**ASSIGNED TASK**.
Every line from the one containing "left knee: (447, 418)" to the one containing "left ankle: (665, 402)" in the records below, both included, must be set down exactly, and no other line.

People photos with keypoints
..............................
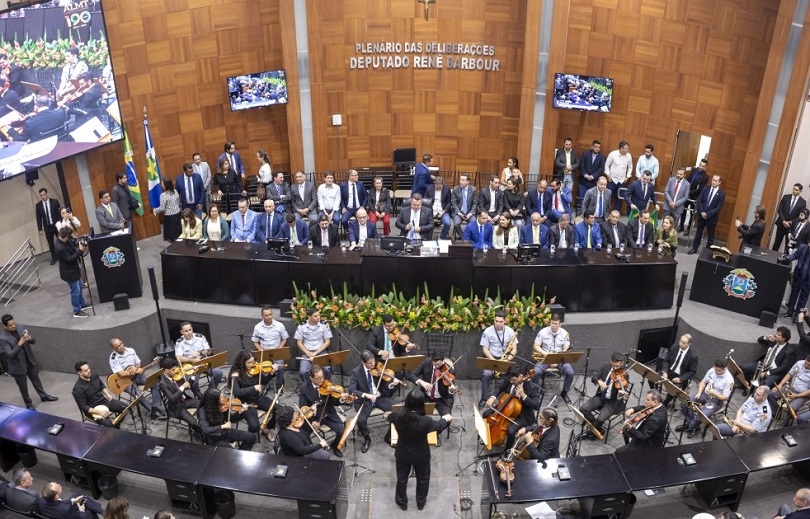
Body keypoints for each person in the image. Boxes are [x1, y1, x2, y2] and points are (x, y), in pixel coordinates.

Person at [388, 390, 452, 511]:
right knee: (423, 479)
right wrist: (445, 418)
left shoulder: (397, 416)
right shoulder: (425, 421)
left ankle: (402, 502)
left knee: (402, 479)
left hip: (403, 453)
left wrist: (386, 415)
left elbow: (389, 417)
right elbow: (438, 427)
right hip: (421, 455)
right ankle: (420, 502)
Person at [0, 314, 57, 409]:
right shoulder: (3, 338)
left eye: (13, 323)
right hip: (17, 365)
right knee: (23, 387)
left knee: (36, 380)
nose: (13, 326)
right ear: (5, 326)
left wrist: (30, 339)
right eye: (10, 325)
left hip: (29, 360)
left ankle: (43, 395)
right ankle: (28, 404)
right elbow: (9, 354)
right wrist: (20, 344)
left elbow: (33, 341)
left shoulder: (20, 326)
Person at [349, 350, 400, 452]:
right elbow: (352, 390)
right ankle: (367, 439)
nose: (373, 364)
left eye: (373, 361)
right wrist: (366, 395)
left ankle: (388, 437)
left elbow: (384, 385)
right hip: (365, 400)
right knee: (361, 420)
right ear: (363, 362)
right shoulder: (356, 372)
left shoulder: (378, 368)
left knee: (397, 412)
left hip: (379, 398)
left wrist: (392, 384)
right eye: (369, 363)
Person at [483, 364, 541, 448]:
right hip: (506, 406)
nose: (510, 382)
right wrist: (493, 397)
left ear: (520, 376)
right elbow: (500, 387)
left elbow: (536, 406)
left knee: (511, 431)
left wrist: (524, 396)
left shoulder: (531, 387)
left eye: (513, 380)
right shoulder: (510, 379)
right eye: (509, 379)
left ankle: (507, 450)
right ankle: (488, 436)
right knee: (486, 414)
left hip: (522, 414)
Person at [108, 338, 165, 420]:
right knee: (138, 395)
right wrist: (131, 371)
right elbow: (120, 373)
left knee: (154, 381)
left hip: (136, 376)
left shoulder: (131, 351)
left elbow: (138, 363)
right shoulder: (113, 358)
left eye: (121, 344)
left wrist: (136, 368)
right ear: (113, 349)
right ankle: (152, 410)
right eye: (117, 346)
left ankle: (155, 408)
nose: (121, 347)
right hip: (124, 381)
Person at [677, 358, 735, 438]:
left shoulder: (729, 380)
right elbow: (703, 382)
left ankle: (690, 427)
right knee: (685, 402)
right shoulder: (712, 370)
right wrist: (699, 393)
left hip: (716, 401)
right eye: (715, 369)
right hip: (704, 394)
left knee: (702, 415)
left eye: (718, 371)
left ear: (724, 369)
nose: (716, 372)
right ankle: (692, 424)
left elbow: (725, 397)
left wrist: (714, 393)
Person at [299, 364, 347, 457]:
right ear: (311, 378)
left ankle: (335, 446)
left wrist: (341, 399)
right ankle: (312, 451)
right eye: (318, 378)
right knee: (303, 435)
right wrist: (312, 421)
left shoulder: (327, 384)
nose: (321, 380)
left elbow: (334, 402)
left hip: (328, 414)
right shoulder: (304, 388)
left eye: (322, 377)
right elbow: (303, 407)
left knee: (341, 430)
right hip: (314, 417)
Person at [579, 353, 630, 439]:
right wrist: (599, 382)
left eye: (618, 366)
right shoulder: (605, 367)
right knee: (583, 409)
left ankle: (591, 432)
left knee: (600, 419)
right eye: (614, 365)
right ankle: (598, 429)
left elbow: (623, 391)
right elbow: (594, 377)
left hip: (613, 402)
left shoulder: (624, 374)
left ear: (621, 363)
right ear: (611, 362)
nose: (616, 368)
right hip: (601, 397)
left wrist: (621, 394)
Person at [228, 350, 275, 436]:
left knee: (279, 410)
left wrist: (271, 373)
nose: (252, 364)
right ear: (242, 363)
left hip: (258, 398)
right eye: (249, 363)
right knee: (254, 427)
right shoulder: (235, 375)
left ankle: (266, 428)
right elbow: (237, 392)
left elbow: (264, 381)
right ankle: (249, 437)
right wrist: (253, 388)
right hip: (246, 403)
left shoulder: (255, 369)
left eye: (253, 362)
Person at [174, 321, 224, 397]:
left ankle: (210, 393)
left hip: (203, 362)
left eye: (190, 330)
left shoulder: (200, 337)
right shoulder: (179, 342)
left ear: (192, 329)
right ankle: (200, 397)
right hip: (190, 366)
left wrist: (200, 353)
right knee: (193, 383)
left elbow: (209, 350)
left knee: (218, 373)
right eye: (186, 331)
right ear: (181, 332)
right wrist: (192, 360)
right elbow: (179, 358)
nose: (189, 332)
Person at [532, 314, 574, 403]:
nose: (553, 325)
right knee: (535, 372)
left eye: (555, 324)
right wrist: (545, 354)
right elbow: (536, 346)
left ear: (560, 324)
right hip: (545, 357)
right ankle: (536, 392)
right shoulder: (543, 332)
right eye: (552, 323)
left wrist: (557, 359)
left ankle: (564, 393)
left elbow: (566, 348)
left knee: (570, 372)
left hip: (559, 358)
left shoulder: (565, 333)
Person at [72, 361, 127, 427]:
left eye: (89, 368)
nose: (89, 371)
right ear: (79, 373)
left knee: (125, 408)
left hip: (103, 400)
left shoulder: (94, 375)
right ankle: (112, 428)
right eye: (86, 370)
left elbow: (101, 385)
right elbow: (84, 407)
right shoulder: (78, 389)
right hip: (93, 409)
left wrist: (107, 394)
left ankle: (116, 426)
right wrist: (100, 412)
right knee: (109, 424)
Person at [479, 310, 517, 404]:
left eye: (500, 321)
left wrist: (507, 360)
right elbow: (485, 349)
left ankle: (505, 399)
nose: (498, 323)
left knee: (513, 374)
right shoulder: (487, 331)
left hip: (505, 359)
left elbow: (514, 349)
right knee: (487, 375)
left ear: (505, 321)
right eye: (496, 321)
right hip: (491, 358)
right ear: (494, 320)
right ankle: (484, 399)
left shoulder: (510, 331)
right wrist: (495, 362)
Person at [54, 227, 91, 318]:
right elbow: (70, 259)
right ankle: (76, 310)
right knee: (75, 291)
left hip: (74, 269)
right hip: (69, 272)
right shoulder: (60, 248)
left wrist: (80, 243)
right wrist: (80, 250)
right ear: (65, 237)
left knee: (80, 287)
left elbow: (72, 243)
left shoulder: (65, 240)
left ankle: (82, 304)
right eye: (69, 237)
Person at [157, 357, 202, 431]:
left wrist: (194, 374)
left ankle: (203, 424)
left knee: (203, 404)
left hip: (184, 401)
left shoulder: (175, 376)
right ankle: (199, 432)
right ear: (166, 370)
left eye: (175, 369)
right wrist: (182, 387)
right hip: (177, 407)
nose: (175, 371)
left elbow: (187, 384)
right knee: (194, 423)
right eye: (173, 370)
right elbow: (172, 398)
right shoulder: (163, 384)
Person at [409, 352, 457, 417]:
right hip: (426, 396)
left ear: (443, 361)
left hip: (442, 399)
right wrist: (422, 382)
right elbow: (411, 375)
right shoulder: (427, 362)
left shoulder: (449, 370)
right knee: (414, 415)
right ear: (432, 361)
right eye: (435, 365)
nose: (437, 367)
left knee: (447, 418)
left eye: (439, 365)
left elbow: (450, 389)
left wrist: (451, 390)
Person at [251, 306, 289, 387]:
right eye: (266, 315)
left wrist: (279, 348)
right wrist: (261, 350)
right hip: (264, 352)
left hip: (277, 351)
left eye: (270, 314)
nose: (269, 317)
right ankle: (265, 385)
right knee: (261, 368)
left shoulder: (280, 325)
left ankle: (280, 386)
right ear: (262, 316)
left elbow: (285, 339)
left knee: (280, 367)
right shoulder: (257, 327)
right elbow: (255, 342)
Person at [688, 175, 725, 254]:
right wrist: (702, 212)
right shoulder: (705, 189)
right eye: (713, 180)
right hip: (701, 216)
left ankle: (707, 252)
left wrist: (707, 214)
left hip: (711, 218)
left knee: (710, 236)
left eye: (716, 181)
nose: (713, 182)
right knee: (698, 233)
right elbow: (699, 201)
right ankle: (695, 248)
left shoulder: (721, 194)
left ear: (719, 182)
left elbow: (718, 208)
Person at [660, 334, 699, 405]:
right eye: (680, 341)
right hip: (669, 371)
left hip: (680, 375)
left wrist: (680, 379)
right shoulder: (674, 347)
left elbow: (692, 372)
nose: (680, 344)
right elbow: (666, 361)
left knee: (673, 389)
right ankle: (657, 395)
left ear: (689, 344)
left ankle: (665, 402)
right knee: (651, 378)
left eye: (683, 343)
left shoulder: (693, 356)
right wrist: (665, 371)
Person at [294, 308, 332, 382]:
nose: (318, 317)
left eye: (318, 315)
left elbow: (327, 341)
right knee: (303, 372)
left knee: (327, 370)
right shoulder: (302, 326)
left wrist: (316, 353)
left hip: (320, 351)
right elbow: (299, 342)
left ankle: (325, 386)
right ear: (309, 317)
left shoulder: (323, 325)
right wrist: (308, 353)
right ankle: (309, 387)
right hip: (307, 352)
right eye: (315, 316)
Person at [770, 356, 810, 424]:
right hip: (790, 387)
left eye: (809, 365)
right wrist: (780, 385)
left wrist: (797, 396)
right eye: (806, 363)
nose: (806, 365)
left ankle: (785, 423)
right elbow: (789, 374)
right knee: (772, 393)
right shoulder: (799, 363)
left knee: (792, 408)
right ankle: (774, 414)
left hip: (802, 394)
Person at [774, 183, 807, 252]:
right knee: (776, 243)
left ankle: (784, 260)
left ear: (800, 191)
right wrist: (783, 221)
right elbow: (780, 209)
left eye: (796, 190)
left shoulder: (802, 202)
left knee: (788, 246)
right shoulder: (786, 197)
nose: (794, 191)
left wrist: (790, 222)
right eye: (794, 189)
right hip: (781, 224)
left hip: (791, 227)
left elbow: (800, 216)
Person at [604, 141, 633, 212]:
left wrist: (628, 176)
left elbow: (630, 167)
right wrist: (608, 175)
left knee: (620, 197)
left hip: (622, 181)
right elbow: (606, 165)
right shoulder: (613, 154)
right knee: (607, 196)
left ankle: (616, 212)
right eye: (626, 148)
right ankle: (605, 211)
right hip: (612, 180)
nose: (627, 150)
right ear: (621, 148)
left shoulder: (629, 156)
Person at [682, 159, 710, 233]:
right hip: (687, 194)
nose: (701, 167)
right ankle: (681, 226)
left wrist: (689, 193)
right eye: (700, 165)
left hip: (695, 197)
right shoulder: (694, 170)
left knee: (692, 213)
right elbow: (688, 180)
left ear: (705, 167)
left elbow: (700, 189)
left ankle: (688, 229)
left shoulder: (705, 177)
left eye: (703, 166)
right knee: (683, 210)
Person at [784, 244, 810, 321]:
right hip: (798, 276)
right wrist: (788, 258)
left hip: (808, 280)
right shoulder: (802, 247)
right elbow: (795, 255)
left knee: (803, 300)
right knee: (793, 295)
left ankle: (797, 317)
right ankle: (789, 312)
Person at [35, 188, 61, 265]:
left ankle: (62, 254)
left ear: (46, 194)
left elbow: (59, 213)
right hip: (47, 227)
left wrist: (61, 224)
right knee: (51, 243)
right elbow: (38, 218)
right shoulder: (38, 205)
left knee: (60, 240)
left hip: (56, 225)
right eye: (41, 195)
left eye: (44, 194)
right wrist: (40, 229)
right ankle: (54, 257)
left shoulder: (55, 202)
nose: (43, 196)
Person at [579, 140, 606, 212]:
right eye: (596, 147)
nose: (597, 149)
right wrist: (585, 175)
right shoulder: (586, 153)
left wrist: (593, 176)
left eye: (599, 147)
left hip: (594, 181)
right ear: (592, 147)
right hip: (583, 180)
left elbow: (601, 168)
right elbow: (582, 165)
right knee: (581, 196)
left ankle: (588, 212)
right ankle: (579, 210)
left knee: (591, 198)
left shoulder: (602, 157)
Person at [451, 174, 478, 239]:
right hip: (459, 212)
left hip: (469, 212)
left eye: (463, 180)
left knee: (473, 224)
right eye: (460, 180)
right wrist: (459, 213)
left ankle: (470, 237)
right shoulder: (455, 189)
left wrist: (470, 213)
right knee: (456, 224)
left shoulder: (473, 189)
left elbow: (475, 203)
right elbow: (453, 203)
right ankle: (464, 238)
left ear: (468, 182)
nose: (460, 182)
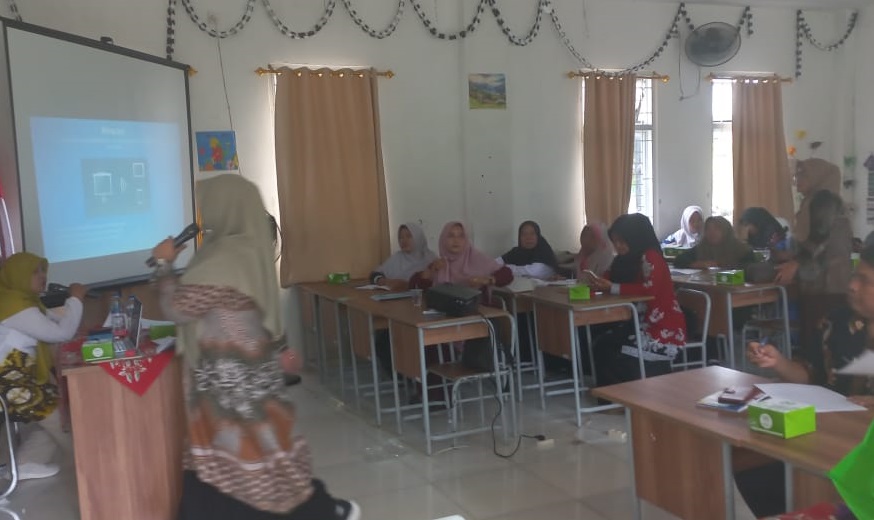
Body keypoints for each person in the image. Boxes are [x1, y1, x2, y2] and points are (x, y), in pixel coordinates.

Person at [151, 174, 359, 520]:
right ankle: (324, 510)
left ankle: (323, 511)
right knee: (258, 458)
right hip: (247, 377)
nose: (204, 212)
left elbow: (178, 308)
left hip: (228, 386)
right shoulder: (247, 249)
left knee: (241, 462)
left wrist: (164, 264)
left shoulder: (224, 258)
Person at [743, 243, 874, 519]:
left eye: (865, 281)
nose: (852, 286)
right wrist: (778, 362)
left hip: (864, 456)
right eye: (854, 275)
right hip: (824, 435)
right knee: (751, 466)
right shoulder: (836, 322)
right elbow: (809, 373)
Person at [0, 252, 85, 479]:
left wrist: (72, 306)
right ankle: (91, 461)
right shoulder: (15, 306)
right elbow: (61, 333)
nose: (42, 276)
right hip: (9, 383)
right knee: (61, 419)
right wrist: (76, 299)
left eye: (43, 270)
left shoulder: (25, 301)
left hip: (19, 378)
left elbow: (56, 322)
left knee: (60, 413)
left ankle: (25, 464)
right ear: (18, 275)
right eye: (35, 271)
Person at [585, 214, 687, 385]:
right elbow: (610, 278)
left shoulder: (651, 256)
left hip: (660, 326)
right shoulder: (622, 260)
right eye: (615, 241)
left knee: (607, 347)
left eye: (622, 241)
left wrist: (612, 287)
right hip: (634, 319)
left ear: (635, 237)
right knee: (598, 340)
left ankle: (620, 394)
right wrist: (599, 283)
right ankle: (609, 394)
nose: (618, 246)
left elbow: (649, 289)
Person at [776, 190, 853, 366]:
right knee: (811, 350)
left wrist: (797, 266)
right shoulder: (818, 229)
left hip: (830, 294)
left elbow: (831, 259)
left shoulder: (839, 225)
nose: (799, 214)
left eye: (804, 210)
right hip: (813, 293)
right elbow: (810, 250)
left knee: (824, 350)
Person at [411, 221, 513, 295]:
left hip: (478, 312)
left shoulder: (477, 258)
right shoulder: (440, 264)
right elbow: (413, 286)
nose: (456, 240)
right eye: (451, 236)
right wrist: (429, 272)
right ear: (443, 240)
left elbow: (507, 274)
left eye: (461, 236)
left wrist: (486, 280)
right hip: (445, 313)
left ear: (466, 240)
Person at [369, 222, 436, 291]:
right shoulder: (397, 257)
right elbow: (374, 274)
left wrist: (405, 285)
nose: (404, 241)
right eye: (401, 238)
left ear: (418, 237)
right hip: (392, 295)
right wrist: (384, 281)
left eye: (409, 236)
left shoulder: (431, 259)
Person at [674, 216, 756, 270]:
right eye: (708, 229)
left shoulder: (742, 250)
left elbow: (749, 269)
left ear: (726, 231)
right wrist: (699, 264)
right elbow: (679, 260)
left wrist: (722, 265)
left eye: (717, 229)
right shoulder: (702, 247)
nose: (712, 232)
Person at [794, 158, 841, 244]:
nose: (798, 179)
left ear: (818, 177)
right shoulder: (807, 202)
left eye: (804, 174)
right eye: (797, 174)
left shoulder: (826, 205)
..............................
**RESPONSE TO THIS EXERCISE**.
left knee: (447, 418)
left eye: (439, 365)
left elbow: (450, 389)
left wrist: (451, 390)
Person at [251, 306, 289, 387]:
right eye: (266, 315)
left wrist: (279, 348)
right wrist: (261, 350)
right hip: (264, 352)
left hip: (277, 351)
left eye: (270, 314)
nose: (269, 317)
right ankle: (265, 385)
right knee: (261, 368)
left shoulder: (280, 325)
left ankle: (280, 386)
right ear: (262, 316)
left elbow: (285, 339)
left knee: (280, 367)
right shoulder: (257, 327)
right elbow: (255, 342)
Person at [688, 175, 725, 254]:
right wrist: (702, 212)
right shoulder: (705, 189)
right eye: (713, 180)
right hip: (701, 216)
left ankle: (707, 252)
left wrist: (707, 214)
left hip: (711, 218)
left knee: (710, 236)
left eye: (716, 181)
nose: (713, 182)
right knee: (698, 233)
right elbow: (699, 201)
right ankle: (695, 248)
left shoulder: (721, 194)
left ear: (719, 182)
left elbow: (718, 208)
Person at [660, 334, 699, 405]:
right eye: (680, 341)
right hip: (669, 371)
left hip: (680, 375)
left wrist: (680, 379)
right shoulder: (674, 347)
left elbow: (692, 372)
nose: (680, 344)
right elbow: (666, 361)
left knee: (673, 389)
right ankle: (657, 395)
left ear: (689, 344)
left ankle: (665, 402)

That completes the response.